▶ _Source_:
DEV Community

RyTheTurtle
RyTheTurtle

Posted on

Taming Complexity and Code Bloat with Lookup Tables

The lookup table pattern is an efficient, maintainable design pattern to reduce complexity in software. Lookup tables maintain a constant cyclomatic complexity and allow related concepts to be neatly organized in a way easy to read, write, and maintain. Lookup tables can be easily represented in most programming languages regardless of paradigms such as functional, object-oriented, and others. Lookup tables minimize the code maintenance burden compared to alternative approaches, specifically if-else and the popular object-oriented alternative to if-else: polymorphism. For these reasons, the lookup table pattern should be the first choice approach unless the complexity of the domain model makes polymorphism a more suitable approach.

Cyclomatic complexity is the measure of how many different branches or paths a particular piece of software can execute. Cyclomatic complexity is a language agnostic industry standard as one of the measures of maintainability of software. Most software deals with decision points where one of several paths must be taken based on some condition. Not surprisingly, most programming languages have a concept of conditional statements, also known as flow control. Usually, these come in the form of either the if-else statement or switch statements. For example, the following code has a cyclomatic complexity of 4 since there are 4 possible unique paths the code can executed.

▶ _Exercise instructions_:
Answer these from the article on lookup tables:
1. What popular object-oriented alternative to if-else does it name?
2. How does it define cyclomatic complexity?
3. In what two forms do conditional statements usually come?

▶ _Given entries_:
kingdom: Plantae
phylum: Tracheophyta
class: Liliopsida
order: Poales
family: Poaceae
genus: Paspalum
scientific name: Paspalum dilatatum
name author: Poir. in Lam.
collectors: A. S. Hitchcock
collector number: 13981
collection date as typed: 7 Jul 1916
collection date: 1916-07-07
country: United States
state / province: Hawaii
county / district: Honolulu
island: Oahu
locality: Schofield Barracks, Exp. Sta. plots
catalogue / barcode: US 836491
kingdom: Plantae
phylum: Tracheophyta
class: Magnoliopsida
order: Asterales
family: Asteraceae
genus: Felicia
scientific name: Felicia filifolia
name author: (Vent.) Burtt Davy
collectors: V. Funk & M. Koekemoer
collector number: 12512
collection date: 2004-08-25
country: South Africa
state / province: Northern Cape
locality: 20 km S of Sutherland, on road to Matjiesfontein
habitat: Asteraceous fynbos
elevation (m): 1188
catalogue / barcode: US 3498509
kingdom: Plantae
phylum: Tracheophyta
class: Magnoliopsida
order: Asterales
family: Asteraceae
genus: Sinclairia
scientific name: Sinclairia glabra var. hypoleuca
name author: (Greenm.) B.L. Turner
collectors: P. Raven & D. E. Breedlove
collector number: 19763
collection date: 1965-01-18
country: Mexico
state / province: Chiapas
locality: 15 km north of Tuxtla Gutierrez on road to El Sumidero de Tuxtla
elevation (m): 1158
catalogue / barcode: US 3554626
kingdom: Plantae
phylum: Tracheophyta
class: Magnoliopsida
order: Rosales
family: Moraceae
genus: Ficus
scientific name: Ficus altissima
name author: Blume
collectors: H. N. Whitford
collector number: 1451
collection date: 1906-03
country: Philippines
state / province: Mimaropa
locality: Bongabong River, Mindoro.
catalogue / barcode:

▶ _Expected answer_:
1. Polymorphism.
2. As the measure of how many different branches or paths a particular piece of software can execute.
3. The if-else statement and switch statements.